Phillip Fraser was a mainstay of the roots reggae scene that centred around the Greenwich Town area of Kingston in the late 1970s and early 1980s. He played a central role in the development of Bertram Brown‘s Freedom Sounds and Errol Don Mais‘ Roots Tradition labels, singing classic cultural and love themed singles including You’re No Good, Come Ethiopians and Mr Wicked Man. Yet where some of the Greenwich Town singers like Rod Taylor and Earl Zero left Jamaica and have been fairly prolific abroad, the distinctive voiced Rastaman has preferred to stay in Kingston and record for his own Razor Sound label. Angus Taylor spoke to this crucial veteran about his long and distinguished career in music and the neighbourhood that he helped bring to fame…
You were born in Whitfield Town but you are associated with Greenwich Town/Farm area.
I was born in Whitfield Town but in Greenwich Farm I grew. I was just born in Whitfield Town and never even stayed there. I spent my whole life in Greenwich Farm so really I was born there but officially I was born in Whitfield Town. I was just a child so I never really understood why we moved but in those times my family never really owned a place so they had to move up and down.
What were your first experiences that got you into music?
It was something I was born with when I check it. You see my father was one of Jamaica’s number one dancers. His name was Sparky and he used to dance with another man as Sparky & Pluggy. Then in Greenwich Town when I was young I used take some match boxes and try to build a turntable. I’d a get a bottle stopper, which was round like a record and dig out the inside and I just put the round part on a match stick, bore it and put it on the match box like a turntable. I remember doing these things as a little boy.
That was because you were influenced by sound system?

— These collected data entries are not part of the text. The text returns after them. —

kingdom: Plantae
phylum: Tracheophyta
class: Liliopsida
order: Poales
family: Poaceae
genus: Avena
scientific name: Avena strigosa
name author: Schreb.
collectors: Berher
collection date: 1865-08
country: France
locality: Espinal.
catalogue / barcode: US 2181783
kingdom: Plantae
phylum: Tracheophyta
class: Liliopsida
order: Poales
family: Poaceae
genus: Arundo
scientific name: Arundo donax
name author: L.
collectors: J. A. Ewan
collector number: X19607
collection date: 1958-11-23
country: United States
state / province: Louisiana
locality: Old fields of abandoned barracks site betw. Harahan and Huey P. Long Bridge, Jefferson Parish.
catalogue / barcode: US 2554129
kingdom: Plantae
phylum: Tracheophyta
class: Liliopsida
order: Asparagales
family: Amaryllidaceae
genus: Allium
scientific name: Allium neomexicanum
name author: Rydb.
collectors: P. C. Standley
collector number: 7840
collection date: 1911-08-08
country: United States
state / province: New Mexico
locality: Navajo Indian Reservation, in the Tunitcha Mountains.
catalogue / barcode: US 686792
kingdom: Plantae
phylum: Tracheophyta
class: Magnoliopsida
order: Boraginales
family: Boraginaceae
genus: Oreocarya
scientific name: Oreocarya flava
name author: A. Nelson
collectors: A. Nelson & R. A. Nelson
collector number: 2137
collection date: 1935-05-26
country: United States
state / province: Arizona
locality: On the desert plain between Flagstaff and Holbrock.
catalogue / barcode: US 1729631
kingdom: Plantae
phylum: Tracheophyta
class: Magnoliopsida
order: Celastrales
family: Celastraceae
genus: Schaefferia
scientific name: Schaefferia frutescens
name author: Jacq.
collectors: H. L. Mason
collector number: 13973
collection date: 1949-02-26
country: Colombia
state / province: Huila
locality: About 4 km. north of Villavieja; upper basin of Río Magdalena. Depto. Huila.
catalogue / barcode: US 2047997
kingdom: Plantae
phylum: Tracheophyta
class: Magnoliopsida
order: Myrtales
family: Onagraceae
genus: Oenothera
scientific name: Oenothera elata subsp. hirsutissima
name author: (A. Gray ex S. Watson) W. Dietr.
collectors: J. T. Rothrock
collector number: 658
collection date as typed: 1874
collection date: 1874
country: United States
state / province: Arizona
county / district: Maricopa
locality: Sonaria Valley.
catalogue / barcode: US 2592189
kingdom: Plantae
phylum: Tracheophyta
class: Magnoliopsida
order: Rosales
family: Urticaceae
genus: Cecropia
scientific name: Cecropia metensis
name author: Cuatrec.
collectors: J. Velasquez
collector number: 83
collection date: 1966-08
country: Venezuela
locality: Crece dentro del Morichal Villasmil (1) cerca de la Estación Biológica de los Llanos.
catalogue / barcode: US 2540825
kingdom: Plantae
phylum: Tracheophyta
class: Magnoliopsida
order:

Yes, that was my little idea for my own sound system! And then, living in Greenwich Town I used to hang out with Slim Smith. But before Slim Smith even, I used to be at a place called Club Bohemia doing a little talent show business – me, Johnny Clarke and Mighty Diamonds. So I used to go on a lot of talent shows singing foreign songs like Wild Flower, Help Me Make It Through The Night and those tunes and ended up winning a couple of these talent things. That was because I could manage those types of tunes well because I was a real listener of a lot of foreign songs.